Abstract

This article aims to broaden and deepen debates on the everyday practices of autonomous activists. To do this we present three main research findings from a recent research project that looked in detail at what we called ‘autonomous geographies’. First, in terms of political identity, we highlight how participants in political projects problematise and go beyond the simple idea of the militant subject, set apart from the everyday who opposes the present condition. Second, we highlight how everyday practices are used to build hoped-for futures in the present, but that this process is experimental, messy and contingent, and necessarily so. Finally, we illuminate the contested spatialities embedded within political activism that are neither locally bounded nor easily transferable to the transnational.
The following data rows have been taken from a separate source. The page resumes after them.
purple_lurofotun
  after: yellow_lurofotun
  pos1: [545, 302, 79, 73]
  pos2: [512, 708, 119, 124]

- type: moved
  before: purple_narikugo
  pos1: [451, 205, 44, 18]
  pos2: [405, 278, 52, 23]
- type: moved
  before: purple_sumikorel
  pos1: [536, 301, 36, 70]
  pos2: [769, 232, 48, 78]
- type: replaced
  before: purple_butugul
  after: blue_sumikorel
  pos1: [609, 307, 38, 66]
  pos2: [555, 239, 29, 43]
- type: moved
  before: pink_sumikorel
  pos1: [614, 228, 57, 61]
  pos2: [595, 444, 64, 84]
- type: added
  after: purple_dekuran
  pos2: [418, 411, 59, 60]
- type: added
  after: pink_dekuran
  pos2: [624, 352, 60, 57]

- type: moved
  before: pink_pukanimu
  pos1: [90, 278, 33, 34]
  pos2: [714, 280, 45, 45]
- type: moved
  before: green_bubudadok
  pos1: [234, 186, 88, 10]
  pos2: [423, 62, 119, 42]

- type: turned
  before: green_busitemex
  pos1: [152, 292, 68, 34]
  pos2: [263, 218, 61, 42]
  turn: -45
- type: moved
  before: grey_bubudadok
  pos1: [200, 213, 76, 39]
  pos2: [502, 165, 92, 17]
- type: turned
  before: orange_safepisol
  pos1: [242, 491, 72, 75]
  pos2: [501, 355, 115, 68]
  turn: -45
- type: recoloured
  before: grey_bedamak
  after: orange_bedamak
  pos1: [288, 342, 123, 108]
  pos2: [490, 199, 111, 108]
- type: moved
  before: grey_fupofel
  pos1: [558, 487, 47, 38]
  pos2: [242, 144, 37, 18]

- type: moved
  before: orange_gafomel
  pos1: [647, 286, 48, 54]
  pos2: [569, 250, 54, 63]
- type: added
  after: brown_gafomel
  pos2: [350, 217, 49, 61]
This exploration of everyday activism has illuminated that the participants we engaged with express identities, practices and spatial forms that are simultaneously anti-, despite- and post- capitalist. We argue that it is through its everyday rhythms that meaning is given to post-capitalism and it is this reconceptualisation that makes post-capitalist practice mundane, but at the same time also accessible, exciting, feasible and powerful. This paper draws upon material collected during a 30-month empirical research project into the everyday lives of grassroots, non-party political activists in the UK between 2005 and 2008. Three case studies were explored in detail – autonomous social centres, Low Impact Developments, and tenants’ networks resisting gentrification.